The McSharry and Kennedy building families, owners of the Herbert Park Hotel, want to build an aparthotel and 105 apartments up to 12 storeys tall, fronting on to Herbert Park on the site of three Edwardian villas, including number 40.
The board is not expected to rule on the application until next month. Meanwhile, Dublin City Council is considering a request to add number 40 to the Record of Protected Structures (RPS).
However, Proinsias Ó Rathaille said the destruction of the house has already begun, with windows smashed in recent days, and the garden shed, where his grandfather assembled rifles for the Rising, demolished.
“The ground floor windows are broken, as well as some on the first floor. The house is completely open to access now and to the elements and I am terrified for it at this stage.”
The gardens surrounding the house, which might have been listed for preservation as part of the setting of a protected structure, have been cleared away.
“The house now resembles a pink salt cellar standing alone in the middle of a pool table,” he said.
A notice stating the site is being monitored with CCTV by Alpine Security has been erected on the railings of the house, but there does not appear to be any manned security presence on site.
“CCTV, if it is there, is clearly not enough. Anyone can just walk up to the house. The house has to be sealed up and immediately secured pending a decision of An Bord Pleanála, or its listing on the Record of Protected Structures. What’s happening here is an act of cultural vandalism, ” said Mr Ó Rathaille, who is also a member of the 1916 Relatives Alliance.
The house was built in 1907 for the World’s Fair Irish International Exhibition to promote Irish industry. The O’Rahilly was the first occupant of number 40 in 1909 and his widow, Nancy, lived there until her death in 1961.

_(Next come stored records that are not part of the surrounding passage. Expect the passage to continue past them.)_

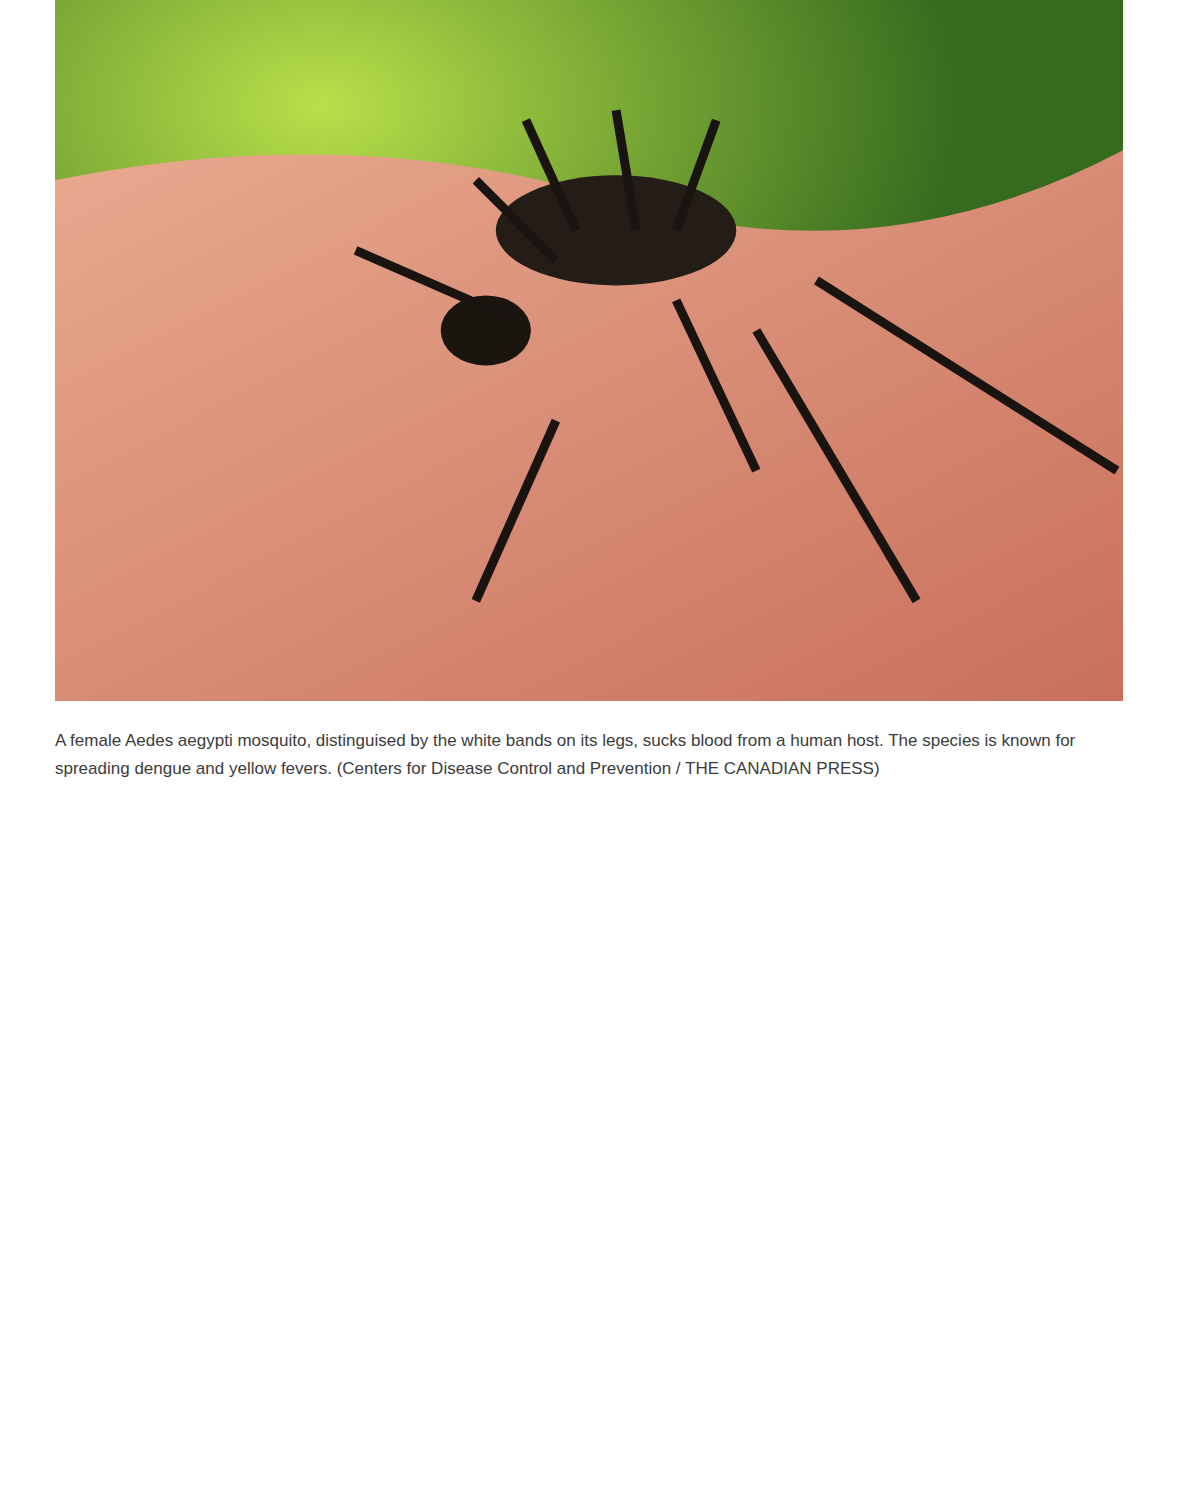A female Aedes aegypti mosquito, distinguised by the white bands on its legs, sucks blood from a human host. The species is known for spreading dengue and yellow fevers. (Centers for Disease Control and Prevention / THE CANADIAN PRESS)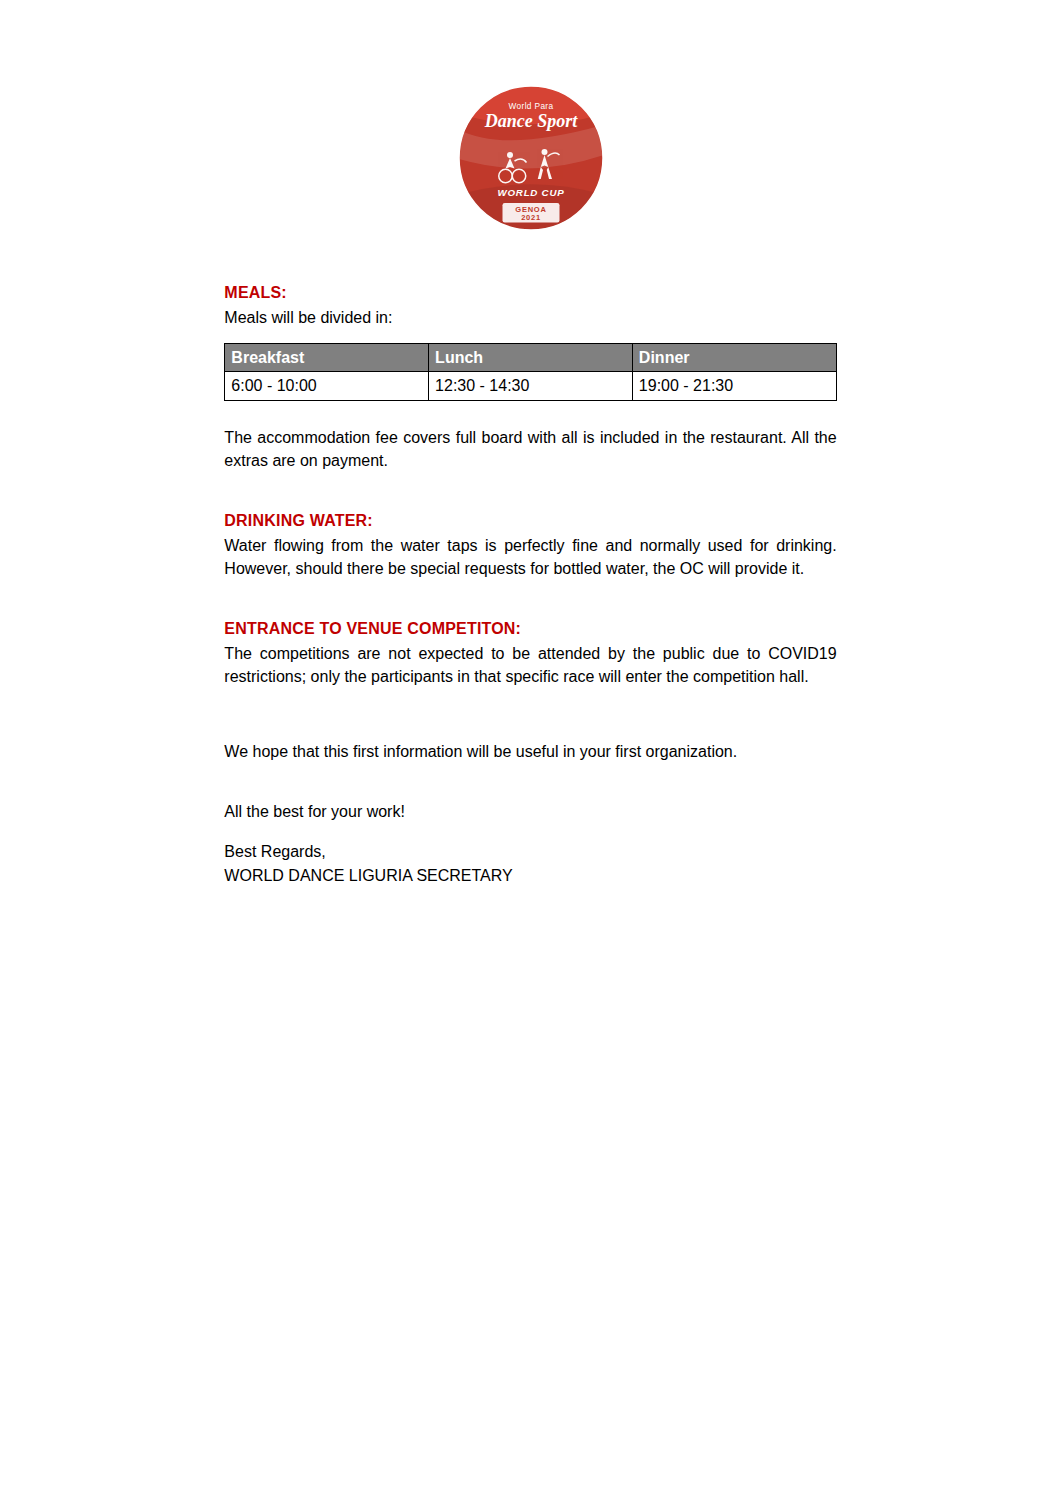World Para Dance Sport WORLD CUP GENOA 2021
MEALS:
Meals will be divided in:
| Breakfast | Lunch | Dinner |
| --- | --- | --- |
| 6:00 - 10:00 | 12:30 - 14:30 | 19:00 - 21:30 |
The accommodation fee covers full board with all is included in the restaurant. All the extras are on payment.
DRINKING WATER:
Water flowing from the water taps is perfectly fine and normally used for drinking. However, should there be special requests for bottled water, the OC will provide it.
ENTRANCE TO VENUE COMPETITON:
The competitions are not expected to be attended by the public due to COVID19 restrictions; only the participants in that specific race will enter the competition hall.
We hope that this first information will be useful in your first organization.
All the best for your work!
Best Regards,
WORLD DANCE LIGURIA SECRETARY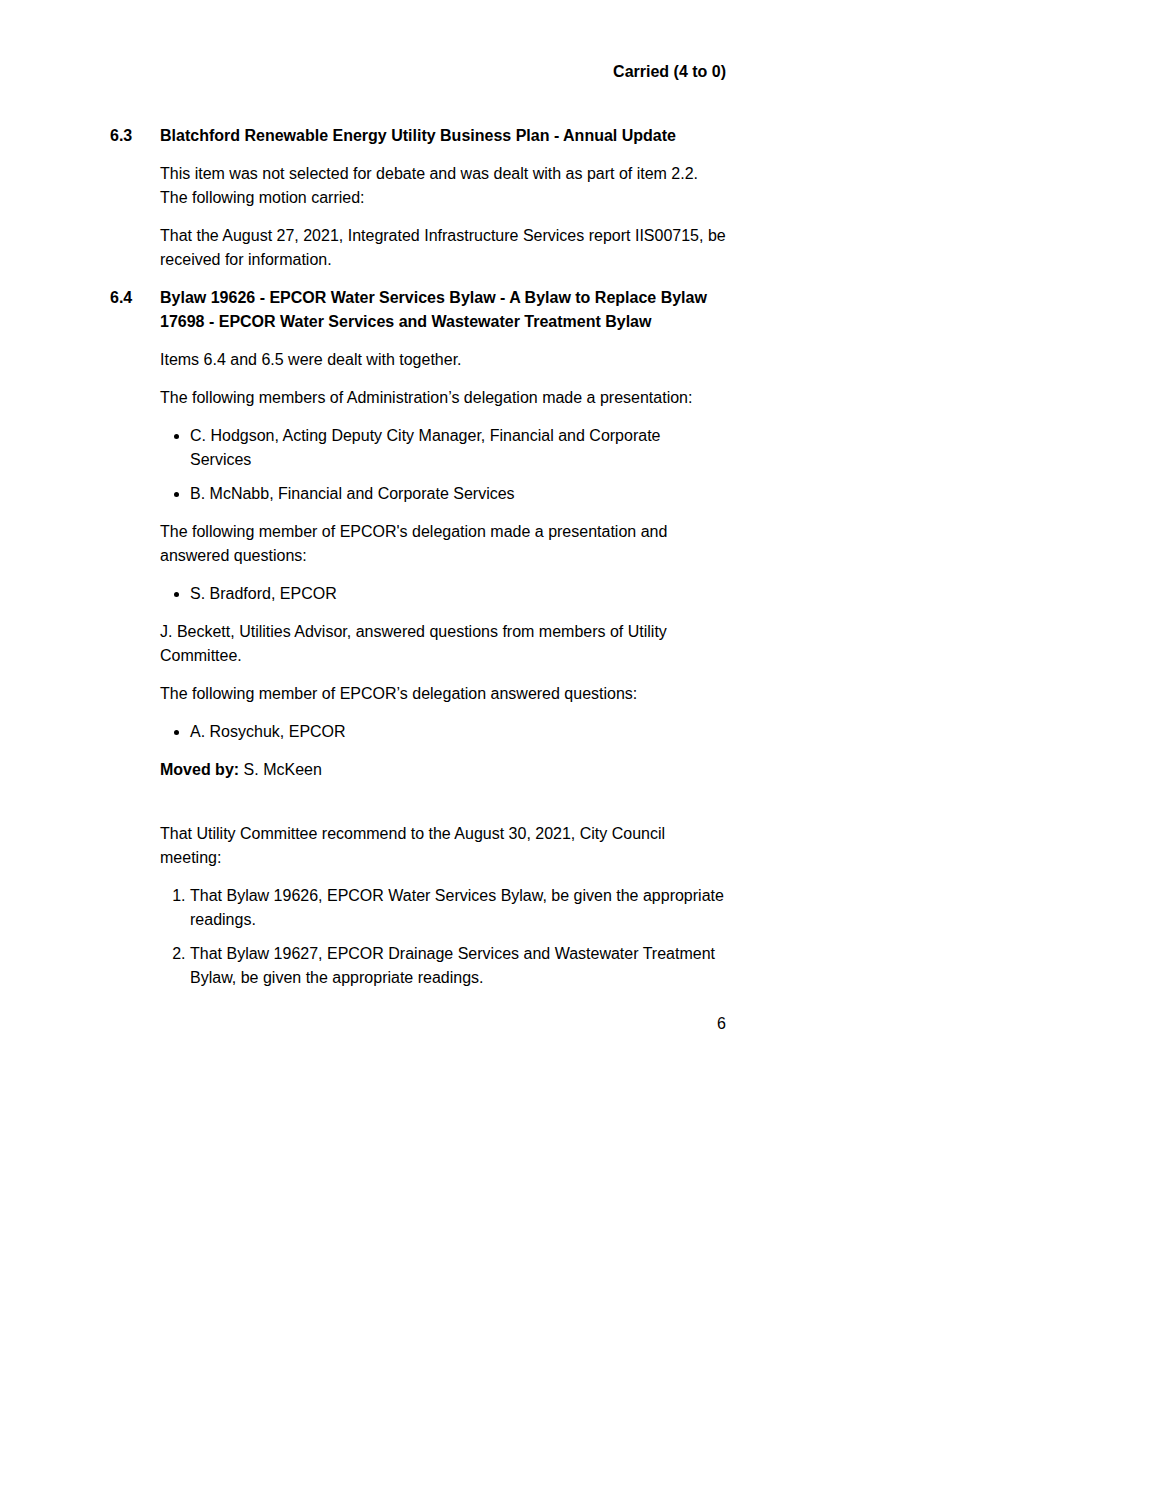Carried (4 to 0)
6.3
Blatchford Renewable Energy Utility Business Plan - Annual Update
This item was not selected for debate and was dealt with as part of item 2.2. The following motion carried:
That the August 27, 2021, Integrated Infrastructure Services report IIS00715, be received for information.
6.4
Bylaw 19626 - EPCOR Water Services Bylaw - A Bylaw to Replace Bylaw 17698 - EPCOR Water Services and Wastewater Treatment Bylaw
Items 6.4 and 6.5 were dealt with together.
The following members of Administration’s delegation made a presentation:
C. Hodgson, Acting Deputy City Manager, Financial and Corporate Services
B. McNabb, Financial and Corporate Services
The following member of EPCOR's delegation made a presentation and answered questions:
S. Bradford, EPCOR
J. Beckett, Utilities Advisor, answered questions from members of Utility Committee.
The following member of EPCOR’s delegation answered questions:
A. Rosychuk, EPCOR
Moved by: S. McKeen
That Utility Committee recommend to the August 30, 2021, City Council meeting:
That Bylaw 19626, EPCOR Water Services Bylaw, be given the appropriate readings.
That Bylaw 19627, EPCOR Drainage Services and Wastewater Treatment Bylaw, be given the appropriate readings.
6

Lordglen Ltd, the hotel owners’ development company, was in 2018 granted permission for the demolition of numbers 36 and 38 as part of the extension of an aparthotel, and 18 apartments in two blocks. However, this scheme never went ahead. The company subsequently bought number 40 and is now seeking , in the name of Derryroe Ltd , another of the hotel owners’ companies, to demolish it and redevelop the site of all three houses.
The company did not respond to requests for comment. Alpine Security said it was not in a position to answer questions in relation to the site.
A spokeswoman for the council said while number 40 is not currently on the RPS, “the process has begun” of assessing it for protection.